Ao terminar a aula, lá para as 10:40 da manhã, e depois de tomar um bom café com leite numa das padarias do Meier, sentei, como de costume para conversar com uma amiga professora. Conversamos, para variar, sobre educação, e como os alunos estavam; como dizer? Num verdadeiro obscurantismo. Formamos indivíduos pouco capacitados, do ponto de vista técnico e nada sensíveis, do ponto de vista cultural. Discutimos como esses conceitos-chaves (Cultura e Arte) eram ensinados e a maneira com que, muitas vezes propositadamente (vale denunciar), eram deturpados por motivos ideológicos ( e acreditem, o mal desse fato é incalculável). Falei como que por dois dias me empenhei em preparar esta aula, me cercando de leituras, vídeos e o que mais ajudasse. E ela, por

sua vez, confessou sua admiração com o minha força de vontade em estudar esses temas e se preparar. Confessou como sentia falta desse impulso nela mesma e como, com a idade, as dinâmicas da vida, marido, filhos e netos vão afastando a gente do mundo intelectual. Como somos impelidos a nos concentrar nas pessoas mais próximas da gente e como as preocupações do cotidiano concreto vão se impondo. Não, como disse ela, que a intelectualidade seja substituída pela vida concreta mas que esta ganha primazia na medida em que se relaciona com quem nos importa mais diretamente. De repente, uma doce sensação!!!

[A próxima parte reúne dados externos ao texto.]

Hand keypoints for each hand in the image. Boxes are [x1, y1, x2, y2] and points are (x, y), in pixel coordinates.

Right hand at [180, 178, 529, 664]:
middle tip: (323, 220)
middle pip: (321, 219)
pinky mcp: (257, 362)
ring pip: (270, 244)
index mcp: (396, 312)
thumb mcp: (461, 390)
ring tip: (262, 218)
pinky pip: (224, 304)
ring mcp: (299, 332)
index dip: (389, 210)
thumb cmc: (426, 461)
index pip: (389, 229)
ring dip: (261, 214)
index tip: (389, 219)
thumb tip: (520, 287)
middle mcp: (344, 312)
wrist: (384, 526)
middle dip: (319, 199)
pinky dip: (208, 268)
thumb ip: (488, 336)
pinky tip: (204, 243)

Foi nas palavras desta amiga que pude compreender. Mais do que bela e de efeito, a frase de Ortega y Gasset é profundamente sábia e a própria natureza da vida, como não poderia ser diferente, a atesta. Só quando nossa intelectualidade e moral, mesmo que com toda a razão, é submetida pelo amor, pelo sentimento concreto pelas pessoas que em laços se unem a nós, é que nos tornamos verdadeiramente sábios. Talvez, só precisemos de mais maturidade e experiências de vida pra poder provar o doce fruto do tempo.